Any evaluation of the E.T.S. must be regarded as preliminary as it went into effect little more than a year ago. Still, the E.U.’s policies represent the most ambitious effort in the world to address climate change and, as such, it makes sense for U.S. policymakers at all governmental levels to understand the practical details of the European experience to date. And to the extent that U.S. policymakers would like to link domestic market-based programs with trading opportunities elsewhere in the world, it helps to appreciate the ways in which the design of domestic programs can facilitate or hinder that end.

This paper is organized as follows: (a) background on the European Climate Change Program; (b) general observations about the E.T.S.; (c) E.T.S. National Allocation Plans; (d) allowance trading in the E.T.S.; and (e) linking the E.T.S. with projects and programs outside of the E.U. Many sub-topics are treated within these broader categories, including but not limited to: the use of so-called “project-based” mechanisms (the Clean Development Mechanism and Joint Implementation); costs and benefits of greenhouse gas reductions; allowance price caps; non-E.T.S. greenhouse gas reduction measures; competitive effects; and, centralized vs. decentralized government control.

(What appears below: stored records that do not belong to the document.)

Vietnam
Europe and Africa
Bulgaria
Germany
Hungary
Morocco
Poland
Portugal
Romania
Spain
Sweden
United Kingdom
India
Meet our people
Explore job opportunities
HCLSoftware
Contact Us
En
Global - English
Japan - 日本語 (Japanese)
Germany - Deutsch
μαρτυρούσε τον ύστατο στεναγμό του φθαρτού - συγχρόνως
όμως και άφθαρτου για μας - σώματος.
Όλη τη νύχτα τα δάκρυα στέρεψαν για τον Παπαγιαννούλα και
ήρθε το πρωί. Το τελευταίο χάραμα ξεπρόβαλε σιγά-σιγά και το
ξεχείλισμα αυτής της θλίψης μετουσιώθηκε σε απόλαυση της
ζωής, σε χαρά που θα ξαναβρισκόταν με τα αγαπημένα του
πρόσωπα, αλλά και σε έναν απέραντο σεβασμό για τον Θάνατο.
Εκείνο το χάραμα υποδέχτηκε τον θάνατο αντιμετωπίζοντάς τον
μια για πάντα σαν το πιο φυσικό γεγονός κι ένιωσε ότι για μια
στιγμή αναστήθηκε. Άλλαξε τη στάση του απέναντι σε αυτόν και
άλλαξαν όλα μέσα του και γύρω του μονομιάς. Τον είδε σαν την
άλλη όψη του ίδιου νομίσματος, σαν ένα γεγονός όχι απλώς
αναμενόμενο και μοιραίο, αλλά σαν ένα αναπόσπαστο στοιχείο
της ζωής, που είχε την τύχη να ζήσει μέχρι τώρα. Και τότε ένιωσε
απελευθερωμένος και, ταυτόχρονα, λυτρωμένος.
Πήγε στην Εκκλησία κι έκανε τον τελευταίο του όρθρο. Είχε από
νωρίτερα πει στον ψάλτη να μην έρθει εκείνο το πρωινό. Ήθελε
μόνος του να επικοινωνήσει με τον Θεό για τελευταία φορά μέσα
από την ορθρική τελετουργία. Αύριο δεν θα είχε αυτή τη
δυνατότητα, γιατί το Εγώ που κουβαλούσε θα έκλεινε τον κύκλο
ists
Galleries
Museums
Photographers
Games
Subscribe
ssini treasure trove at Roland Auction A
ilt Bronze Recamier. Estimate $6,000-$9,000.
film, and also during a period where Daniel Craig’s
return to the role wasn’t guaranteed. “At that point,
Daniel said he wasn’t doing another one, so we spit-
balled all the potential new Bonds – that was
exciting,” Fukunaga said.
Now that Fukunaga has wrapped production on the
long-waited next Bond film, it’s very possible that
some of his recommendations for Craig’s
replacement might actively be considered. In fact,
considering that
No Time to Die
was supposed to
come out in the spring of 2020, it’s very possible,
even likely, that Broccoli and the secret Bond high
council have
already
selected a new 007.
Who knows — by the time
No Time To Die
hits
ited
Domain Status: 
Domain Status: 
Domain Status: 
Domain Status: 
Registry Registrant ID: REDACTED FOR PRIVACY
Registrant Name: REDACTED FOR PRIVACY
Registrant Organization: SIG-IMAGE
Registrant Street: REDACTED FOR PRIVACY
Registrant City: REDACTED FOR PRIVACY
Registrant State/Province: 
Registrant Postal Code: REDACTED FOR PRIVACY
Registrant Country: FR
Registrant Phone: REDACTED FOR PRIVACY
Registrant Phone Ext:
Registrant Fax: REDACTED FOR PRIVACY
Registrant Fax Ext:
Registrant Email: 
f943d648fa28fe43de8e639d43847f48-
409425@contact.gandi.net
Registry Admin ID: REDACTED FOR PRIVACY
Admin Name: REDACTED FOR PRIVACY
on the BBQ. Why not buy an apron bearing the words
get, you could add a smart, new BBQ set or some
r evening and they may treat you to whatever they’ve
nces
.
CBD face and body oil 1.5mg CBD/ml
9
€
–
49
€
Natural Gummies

This research is supported by, and it has been completed in collaboration with, the Pew Center on Global Climate Change. The author acknowledges the invaluable support of Patrick J. Roach, who provided expert research assistance and whose thoughtful, knowledgeable input has greatly enriched all aspects of this work. Appendix A lists the E.T.S. experts who provided interviews, information, and/or comments. Without their gracious help this paper would not have been possible. Pew Center staff provided insightful questions and comments.

This paper does not give a detailed overview of the E.T.S. Readers seeking more background information on how the program works may consult either the Pew Center’s recent paper on this topic (Pew Center on Global Climate Change 2005) or the European Commission’s internet sites on the European Climate Change Program and the E.T.S.